▶ _Text block_:
-- Opening Marker --

Review of Performance
Statement of Comprehensive Income

Due to the nature of the industry that the Company operates in, recognition of revenue from the sale of properties is driven by project hand‐over. Consequently, quarterly results may not be a good indication of profitability trend.

For the six months and quarter ended 30 June 2017

Revenue

Revenue

Revenue of the Group from the Sale of Properties increased by RMB74.1 million (63.8%) to RMB190.1 million as compared with 2QFY2016. The increase was mainly driven by the continued handover of the residential units at San Ya Wan Phase 2 project and commercial units at Ying Li International Electrical and Hardware Centre ("Ying Li IEC") Phase 1A and 2A, and sales of Investment properties.

Rental income increased marginally by RMB0.3 million (0.5%) as compared to the same period of last year.

Gross profit

Revenue

Gross profit of the Group for 2QFY2017 decreased by RMB2.4 million (3.5%) to RMB66.2 million as compared to the same period last year. The mix of properties that were handed over in 2QFY2017 have lower gross profit as compared to the commercial units at San Ya Wan Phase 2 handed over in 2QFY2016.

-- Closing Marker --

▶ _Task directions_: Write out, word for word, the part of the performance review between "Rental income increased" and "over in 2QFY2016.", inclusive.

▶ _Dataset entries_:
-- Opening Marker --

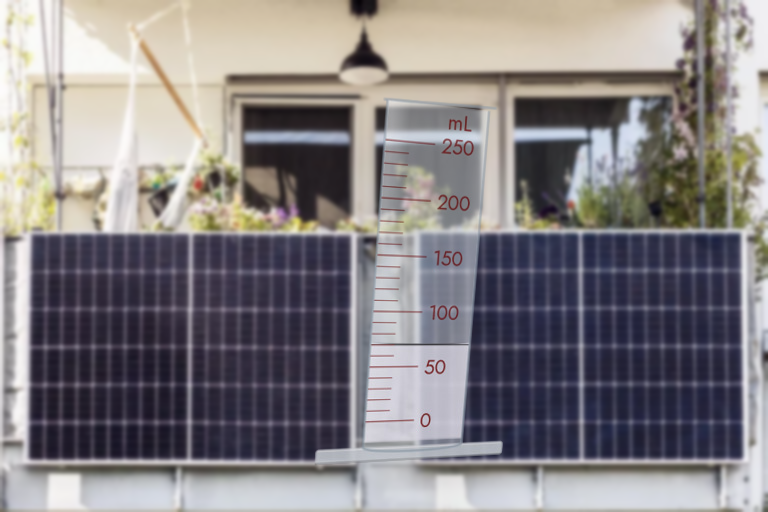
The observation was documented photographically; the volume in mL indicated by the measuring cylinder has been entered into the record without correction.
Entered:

-- Closing Marker --
-- Opening Marker --

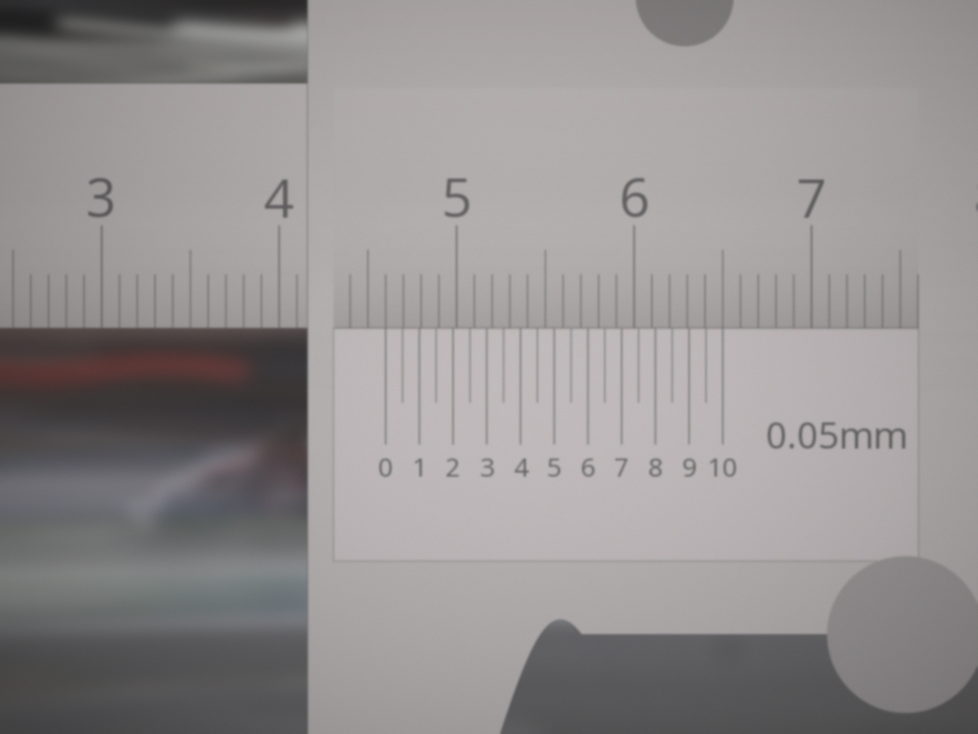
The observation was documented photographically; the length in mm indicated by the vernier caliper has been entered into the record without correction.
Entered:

-- Closing Marker --

▶ _Answer area_:
Rental income increased marginally by RMB0.3 million (0.5%) as compared to the same period of last year.

Gross profit

Revenue

Gross profit of the Group for 2QFY2017 decreased by RMB2.4 million (3.5%) to RMB66.2 million as compared to the same period last year. The mix of properties that were handed over in 2QFY2017 have lower gross profit as compared to the commercial units at San Ya Wan Phase 2 handed over in 2QFY2016.